Bab 24

2.6K 339 8
                                    


Emran memang banyak diam setelah pulang dari tempat Ferdinant namun Gendhis seakan tahu jika emosi sang suami sangat rentan dan tidak stabil. Gendhis mendengar Emran berteriak marah, beberapa bunyi barang juga dibanting juga membuatnya ter jingkat.

Gendhis tentu takut. Semakin lama ia semakin mengenal suaminya siapa. Dengan pelan Gendhis membuka pintu ruang kerja. Keadaan ruangan memang seperti yang ia bayangkan.
Sang suami duduk di kursi berputar sembari menundukkan wajah di meja. Perlahan dengan mengumpulkan keberanian, Gendhis mendekat meraih lengan suaminya untuk dibelai. Gerakan pelan dan penuh sayang itu mampu membuat emosi Emran sedikit mereda. Gendhis juga mendaratkan pelukan hangat sambil mengeratkan tubuh mereka. Ia merasakan nafas Emran yang mulai stabil, dan jantung pria itu kini perlahan berdetak normal.

"Amarahmu membuatku takut," ujar Gendhis sembari mengecup leher suaminya dari belakang. Emran sangat marah sampai tak menyadari jika Gendhis tadi melihat sisi monster dari dirinya. "Kau marah?"

"Aku marah pada tua bangka itu tapi lebih marah pada diriku sendiri. Aku gagal menjagamu."

Perlahan air mata Gendhis mulai luruh. "Itu juga salahku yang tidak waspada."

"Maaf," ucap Emran sembari merebahkan kepalanya pada lengan Gendhis. Ia menyerah dalam kelembutan sang istri. "Kau harus terlibat dengan dendam pribadiku."

"Untuk apa minta maaf? Kita suami istri. Kita berbagi apa pun, baik masalah maupun kesenangan."

"Aku juga lupa Ferdinant pria yang berbahaya."

"Bukannya dalam hidupmu bahaya akan selalu mengintai?"

Barulah senyum Emran timbul. Istrinya bukan lagi gadis polos nan naif yang ia kenal beberapa tahun lalu. Gendhis perlahan berubah atau sebenarnya Gendhis memaksa untuk menyesuaikan diri. Walau ucapan wanita ini begitu teduh namun Emran menangkap sorot mata ketakutan. Gendhis belajar dewasa dengan tidak mengungkapkan apa yang dirasakannya secara gamblang.

"Hidup yang ku ambil tidak mudah dan murah. Semakin aku berkuasa semakin musuhku banyak. Pekerjaanku berbahaya."

"Semakin tinggi pohon maka semakin besar anginnya kan?"
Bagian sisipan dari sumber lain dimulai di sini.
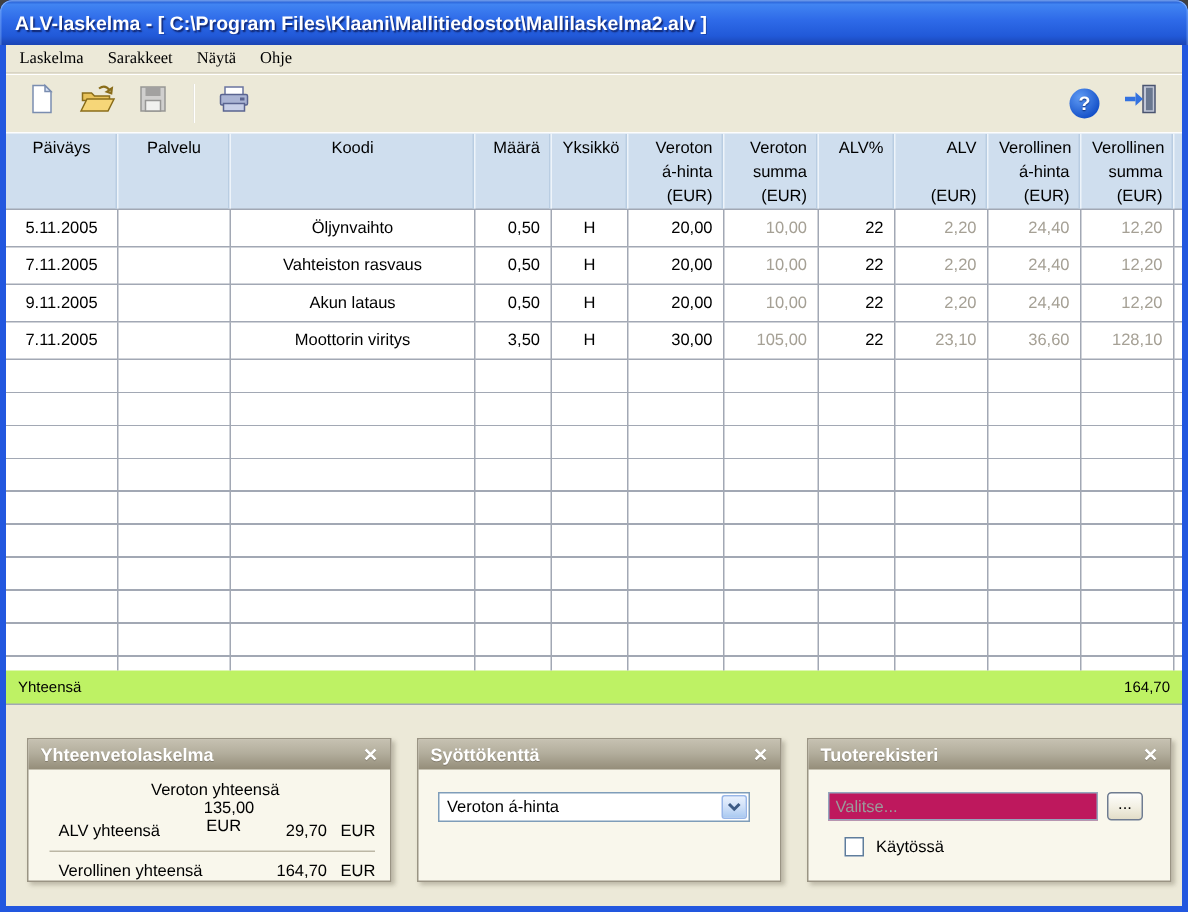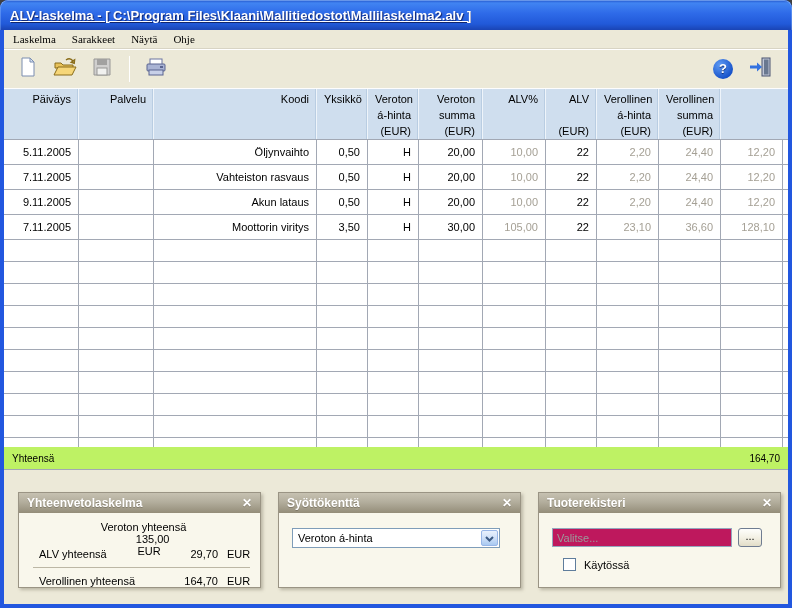--- a/index.html
+++ b/index.html
@@ -19,21 +19,21 @@
     position: absolute; left: 0; top: 0; right: 0; height: 30px;
     border-radius: 8px 8px 0 0;
     background: linear-gradient(180deg, #1f51c8 0%, #4184f2 10%, #2e6ae8 45%, #2159d8 80%, #1a44b4 100%);
     box-shadow: inset 0 1px 0 rgba(160,200,255,.55), inset 1px 0 0 rgba(160,200,255,.35), inset -1px 0 0 rgba(160,200,255,.35);
     display: flex; align-items: center;
     padding: 0 10px;
   }
   .titlebar .title-text {
     color: #fff; font-size: 13px; font-weight: bold;
     text-shadow: 1px 1px 1px #10256e;
-    white-space: nowrap; overflow: hidden; text-decoration: underline;
+    white-space: nowrap; overflow: hidden;
   }
   
   .client {
     position: absolute; left: 4px; top: 30px; right: 4px; bottom: 4px;
     background: #ece9d8; overflow: hidden;
   }
   
   .menubar {
     height: 18px; display: flex; align-items: center;
     font-size: 11px; color: #000; padding-left: 1px;
@@ -80,21 +80,21 @@
   }
   .hcell.filler { border-right: none; box-shadow: none; }
   .row { height: 25px; }
   .cell {
     font-size: 11px; line-height: 24px; height: 25px;
     padding: 0 7px; overflow: hidden; white-space: nowrap;
     border-right: 1px solid #a2a8b4; border-bottom: 1px solid #a2a8b4;
     color: #000;
   }
   .cell.filler { border-right: none; }
-  .al { text-align: right; }
+  .al { text-align: center; }
   .ar { text-align: right; }
   .mut { color: #a5a095; }
   .empty-grid {
     height: 207px;
     background: repeating-linear-gradient(to bottom, #ffffff 0px, #ffffff 21px, #a2a8b4 21px, #a2a8b4 22px);
   }
   .ecol { border-right: 1px solid #a2a8b4; }
   .ecol.filler { border-right: none; }
   
   .totals-bar {
@@ -233,20 +233,21 @@
         </span>
       </div>
     </div>
 
     <div class="grid-area">
 
       <div class="grid-header grid-cols">
         <div class="hcell al">Päiväys</div>
         <div class="hcell al">Palvelu</div>
         <div class="hcell al">Koodi</div>
+        <div class="hcell ar">Määrä</div>
         <div class="hcell al">Yksikkö</div>
         <div class="hcell ar">Veroton
 á-hinta
 (EUR)</div>
         <div class="hcell ar">Veroton
 summa
 (EUR)</div>
         <div class="hcell ar">ALV%</div>
         <div class="hcell ar">ALV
Perlahan Emran menarik tangan Gendhis, wanita ini ia dudukkan di pangkuannya. "Karena itu aku selalu menyuruhmu belajar kan?"

Gendhis menyipitkan mata berusaha menahan senyuman masam. "Pelajaran yang kemarin saja belum sempat aku pelajari."

"Sekarang akan banyak pelajaran tambahan. Kau harus bisa menjaga dirimu sendiri walau aku juga akan memberimu penjaga. Kau harus kuat dan tega supaya tidak mudah percaya pada orang dan dihormati. Mengerti?" Walau Nasehat Emran terasa ringan namun di nada terakhir mengandung tuntutan.

"Mengerti."

Ini adalah sebuah perintah yang Erman minta. Tak ada salahnya menuruti tapi Gendhis tetap merasakan was-was. Apa jalannya ke depannya menjadi istri Emran begitu sulit. Teringat ucapan Ferdinant Ang, jika Gendhis suatu hari nanti akan tergantikan. Pria yang menatapnya penuh damba ini akan menyingkirkannya apabila Gendhis tak memenuhi harapan. Begitukah? Tentu tidak. Omongan Ferdinant Cuma omong kosong belaka. Di hati Emran memang belum tumbuh cinta karena sering terlukai dan dikecewakan tapi Gendhis dapat memastikan jika hati Emran telah pulih maka namanya yang akan memenuhinya.

"Apa yang kau pikirkan?" Gendhis kaget saat Emran bertanya sambil menyentil jidatnya.

"Aduh. Aku bukan anak kecil!"

"Apa tua bangka itu mengatakan sesuatu padamu?"

"Tidak banyak, Hanya beberapa omong kosong dan dia mengungkapkan betapa dia membencimu."